Your task -> Find the lines of the data below that include "Kosten". Report their number only.

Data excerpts

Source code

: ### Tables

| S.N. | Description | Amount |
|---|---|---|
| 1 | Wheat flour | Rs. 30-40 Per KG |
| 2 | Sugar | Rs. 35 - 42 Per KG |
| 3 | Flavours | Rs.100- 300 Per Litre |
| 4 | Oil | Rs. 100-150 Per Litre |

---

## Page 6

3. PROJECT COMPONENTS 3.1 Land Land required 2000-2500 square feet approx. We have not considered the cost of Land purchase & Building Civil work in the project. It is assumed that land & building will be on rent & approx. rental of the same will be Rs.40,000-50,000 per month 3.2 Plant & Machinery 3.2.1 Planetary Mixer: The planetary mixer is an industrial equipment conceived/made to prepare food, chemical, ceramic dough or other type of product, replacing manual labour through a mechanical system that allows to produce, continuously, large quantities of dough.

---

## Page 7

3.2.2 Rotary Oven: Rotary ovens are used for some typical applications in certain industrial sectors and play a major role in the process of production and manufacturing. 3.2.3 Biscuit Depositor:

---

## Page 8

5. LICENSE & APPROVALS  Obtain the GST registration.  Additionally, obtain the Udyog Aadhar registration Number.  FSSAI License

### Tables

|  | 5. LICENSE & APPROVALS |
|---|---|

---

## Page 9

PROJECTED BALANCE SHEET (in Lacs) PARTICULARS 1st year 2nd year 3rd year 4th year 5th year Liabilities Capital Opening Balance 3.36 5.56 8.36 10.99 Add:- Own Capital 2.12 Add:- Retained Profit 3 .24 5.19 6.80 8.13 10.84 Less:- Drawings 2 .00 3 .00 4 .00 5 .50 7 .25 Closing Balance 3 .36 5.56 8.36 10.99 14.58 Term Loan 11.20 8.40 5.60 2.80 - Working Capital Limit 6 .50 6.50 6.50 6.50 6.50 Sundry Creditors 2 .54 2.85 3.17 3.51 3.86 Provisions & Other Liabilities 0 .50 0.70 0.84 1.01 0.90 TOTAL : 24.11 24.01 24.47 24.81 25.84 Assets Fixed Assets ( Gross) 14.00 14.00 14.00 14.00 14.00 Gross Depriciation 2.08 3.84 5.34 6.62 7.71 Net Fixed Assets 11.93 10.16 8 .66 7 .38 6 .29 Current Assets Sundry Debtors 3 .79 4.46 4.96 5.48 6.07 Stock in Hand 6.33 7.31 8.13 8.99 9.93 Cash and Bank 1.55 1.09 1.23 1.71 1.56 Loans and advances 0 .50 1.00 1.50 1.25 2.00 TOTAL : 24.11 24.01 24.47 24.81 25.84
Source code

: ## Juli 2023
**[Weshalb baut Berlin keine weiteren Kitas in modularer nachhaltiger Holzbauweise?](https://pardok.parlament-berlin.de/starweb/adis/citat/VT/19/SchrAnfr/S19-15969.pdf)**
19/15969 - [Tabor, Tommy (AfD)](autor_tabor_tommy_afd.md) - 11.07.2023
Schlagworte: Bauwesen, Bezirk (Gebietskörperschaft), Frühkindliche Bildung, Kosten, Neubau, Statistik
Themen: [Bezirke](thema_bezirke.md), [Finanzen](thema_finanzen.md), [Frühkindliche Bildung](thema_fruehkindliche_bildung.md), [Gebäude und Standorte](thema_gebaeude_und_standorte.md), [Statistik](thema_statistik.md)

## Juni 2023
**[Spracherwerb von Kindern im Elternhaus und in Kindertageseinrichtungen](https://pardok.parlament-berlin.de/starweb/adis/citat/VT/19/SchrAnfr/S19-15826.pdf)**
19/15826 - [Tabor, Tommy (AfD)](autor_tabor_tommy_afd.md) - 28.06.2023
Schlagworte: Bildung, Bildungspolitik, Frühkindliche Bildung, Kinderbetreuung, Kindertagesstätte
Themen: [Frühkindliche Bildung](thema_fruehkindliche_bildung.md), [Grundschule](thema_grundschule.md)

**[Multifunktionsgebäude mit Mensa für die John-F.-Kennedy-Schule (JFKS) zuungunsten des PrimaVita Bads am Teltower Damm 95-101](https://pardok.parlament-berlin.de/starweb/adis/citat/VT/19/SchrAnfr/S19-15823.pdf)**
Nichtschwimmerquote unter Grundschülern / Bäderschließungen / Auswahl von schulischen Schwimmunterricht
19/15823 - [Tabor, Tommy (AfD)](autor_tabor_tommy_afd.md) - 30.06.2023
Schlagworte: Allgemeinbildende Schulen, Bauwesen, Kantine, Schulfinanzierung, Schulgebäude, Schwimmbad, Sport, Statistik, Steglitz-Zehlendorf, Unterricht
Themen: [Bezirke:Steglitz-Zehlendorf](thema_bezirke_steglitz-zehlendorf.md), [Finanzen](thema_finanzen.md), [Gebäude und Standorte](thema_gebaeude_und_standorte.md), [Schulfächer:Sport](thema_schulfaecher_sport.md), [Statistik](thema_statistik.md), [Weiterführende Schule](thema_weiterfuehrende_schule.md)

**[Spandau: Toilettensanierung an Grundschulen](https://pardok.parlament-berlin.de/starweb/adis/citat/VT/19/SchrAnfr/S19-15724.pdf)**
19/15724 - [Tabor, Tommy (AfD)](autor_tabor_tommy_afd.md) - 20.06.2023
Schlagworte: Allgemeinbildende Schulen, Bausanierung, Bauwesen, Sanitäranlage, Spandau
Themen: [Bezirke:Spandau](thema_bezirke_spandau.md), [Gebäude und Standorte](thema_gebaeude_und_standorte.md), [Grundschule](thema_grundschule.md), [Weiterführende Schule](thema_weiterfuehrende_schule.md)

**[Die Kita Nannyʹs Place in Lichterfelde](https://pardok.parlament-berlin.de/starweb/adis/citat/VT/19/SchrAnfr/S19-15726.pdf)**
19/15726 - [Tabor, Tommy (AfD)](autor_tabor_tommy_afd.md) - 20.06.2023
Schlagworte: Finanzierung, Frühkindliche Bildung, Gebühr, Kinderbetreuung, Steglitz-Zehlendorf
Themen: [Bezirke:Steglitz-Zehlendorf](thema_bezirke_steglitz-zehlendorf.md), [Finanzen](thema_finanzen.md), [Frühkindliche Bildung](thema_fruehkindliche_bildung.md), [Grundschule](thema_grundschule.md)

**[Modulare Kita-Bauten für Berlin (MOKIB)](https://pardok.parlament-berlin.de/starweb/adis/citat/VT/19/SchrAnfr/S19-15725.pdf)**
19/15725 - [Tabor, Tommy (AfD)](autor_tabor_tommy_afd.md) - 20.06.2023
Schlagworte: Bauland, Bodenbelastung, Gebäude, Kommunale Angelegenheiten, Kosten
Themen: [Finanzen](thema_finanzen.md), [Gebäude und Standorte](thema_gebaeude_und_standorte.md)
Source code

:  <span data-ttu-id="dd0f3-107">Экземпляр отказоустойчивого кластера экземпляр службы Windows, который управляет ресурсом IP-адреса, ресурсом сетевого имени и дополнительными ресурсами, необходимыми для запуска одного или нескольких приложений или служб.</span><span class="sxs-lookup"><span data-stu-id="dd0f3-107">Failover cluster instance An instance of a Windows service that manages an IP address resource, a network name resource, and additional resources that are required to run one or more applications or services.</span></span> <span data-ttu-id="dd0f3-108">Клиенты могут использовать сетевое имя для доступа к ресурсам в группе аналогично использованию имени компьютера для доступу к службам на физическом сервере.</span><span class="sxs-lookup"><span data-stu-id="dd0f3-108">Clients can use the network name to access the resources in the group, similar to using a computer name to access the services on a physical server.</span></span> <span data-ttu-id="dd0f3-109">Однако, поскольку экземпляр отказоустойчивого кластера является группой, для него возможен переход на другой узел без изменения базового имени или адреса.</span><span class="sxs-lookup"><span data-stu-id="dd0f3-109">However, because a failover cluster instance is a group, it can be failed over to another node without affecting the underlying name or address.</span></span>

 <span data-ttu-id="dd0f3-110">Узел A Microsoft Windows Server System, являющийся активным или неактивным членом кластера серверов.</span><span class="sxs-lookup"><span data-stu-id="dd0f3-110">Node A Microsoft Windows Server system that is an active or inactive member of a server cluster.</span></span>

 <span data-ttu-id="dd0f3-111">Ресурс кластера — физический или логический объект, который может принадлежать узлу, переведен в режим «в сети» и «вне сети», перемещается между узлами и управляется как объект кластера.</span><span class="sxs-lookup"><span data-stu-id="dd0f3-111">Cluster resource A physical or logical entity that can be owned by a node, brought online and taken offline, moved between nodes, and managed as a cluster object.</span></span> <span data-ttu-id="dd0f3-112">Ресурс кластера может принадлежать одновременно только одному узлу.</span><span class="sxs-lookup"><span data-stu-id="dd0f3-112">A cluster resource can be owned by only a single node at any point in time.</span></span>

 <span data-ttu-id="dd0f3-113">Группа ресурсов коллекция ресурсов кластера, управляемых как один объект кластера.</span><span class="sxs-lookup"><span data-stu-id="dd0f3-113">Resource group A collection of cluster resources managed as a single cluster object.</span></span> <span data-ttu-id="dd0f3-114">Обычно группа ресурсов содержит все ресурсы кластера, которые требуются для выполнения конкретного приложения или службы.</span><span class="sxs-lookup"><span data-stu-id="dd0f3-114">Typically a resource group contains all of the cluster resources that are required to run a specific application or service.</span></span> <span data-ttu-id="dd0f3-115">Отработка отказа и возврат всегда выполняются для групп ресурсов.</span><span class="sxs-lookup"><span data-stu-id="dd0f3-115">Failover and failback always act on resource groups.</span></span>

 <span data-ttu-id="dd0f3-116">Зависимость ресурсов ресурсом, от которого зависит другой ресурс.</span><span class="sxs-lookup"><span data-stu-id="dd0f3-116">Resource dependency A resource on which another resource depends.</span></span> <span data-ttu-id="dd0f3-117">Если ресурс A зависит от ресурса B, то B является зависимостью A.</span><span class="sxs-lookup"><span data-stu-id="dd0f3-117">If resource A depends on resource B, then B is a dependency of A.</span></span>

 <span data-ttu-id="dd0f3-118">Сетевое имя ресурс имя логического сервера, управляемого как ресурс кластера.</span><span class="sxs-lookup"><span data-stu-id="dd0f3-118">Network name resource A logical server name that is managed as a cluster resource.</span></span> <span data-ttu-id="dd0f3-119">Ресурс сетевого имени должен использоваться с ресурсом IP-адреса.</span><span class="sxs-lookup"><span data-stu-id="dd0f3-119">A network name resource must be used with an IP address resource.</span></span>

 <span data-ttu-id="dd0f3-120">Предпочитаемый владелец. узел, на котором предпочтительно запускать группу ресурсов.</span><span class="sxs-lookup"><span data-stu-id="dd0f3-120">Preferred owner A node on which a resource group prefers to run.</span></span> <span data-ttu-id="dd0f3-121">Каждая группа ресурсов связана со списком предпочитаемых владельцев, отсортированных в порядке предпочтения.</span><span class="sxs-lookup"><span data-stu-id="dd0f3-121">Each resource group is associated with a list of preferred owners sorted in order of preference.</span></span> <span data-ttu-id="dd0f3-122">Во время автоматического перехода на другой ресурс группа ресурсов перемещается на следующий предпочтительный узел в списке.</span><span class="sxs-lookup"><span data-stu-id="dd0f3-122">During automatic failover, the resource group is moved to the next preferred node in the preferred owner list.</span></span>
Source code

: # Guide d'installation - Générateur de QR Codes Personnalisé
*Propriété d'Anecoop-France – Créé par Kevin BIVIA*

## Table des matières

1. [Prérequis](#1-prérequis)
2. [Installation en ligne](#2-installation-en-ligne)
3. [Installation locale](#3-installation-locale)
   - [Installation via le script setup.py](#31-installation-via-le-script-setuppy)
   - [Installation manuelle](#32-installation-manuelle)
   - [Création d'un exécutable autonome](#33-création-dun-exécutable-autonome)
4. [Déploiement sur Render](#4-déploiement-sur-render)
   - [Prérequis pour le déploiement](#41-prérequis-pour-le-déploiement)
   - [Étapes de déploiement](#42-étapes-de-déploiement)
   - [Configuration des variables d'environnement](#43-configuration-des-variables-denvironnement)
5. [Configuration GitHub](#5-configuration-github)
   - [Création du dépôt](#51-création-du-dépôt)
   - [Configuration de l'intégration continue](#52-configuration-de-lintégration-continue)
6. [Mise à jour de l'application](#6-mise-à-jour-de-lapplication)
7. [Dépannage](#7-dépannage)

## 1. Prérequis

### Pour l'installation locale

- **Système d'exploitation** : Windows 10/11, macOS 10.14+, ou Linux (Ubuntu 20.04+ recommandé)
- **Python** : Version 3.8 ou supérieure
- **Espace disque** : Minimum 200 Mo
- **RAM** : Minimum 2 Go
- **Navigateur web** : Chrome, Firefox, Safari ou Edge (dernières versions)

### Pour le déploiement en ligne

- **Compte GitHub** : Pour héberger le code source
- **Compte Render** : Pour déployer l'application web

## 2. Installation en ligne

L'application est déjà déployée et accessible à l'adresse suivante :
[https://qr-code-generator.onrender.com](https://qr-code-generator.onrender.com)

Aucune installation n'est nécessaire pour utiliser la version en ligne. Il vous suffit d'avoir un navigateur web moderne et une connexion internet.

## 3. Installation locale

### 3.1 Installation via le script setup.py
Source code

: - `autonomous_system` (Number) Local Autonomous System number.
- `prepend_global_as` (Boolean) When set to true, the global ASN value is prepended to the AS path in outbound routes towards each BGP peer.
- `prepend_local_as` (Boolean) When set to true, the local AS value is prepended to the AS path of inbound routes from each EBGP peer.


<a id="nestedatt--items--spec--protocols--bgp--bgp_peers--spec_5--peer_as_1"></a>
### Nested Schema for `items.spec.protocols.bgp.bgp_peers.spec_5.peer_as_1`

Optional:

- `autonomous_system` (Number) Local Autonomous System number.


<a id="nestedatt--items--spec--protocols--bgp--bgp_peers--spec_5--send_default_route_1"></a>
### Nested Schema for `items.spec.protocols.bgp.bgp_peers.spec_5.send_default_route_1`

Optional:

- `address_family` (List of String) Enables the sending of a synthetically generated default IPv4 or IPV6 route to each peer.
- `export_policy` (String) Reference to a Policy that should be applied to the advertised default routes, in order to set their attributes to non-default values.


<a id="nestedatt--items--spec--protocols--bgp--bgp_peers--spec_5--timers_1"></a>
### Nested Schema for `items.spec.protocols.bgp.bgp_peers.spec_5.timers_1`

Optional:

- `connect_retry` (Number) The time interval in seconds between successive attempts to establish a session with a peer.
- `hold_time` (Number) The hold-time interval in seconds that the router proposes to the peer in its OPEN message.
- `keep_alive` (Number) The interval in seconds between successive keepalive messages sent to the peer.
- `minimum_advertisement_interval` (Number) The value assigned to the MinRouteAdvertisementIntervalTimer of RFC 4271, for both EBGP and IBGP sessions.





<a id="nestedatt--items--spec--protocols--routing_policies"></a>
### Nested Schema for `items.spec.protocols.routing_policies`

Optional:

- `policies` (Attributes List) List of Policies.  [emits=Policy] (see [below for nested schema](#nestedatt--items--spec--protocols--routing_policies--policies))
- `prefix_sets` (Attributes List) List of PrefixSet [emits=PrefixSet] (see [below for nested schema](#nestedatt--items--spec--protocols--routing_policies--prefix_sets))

Task answer -> 2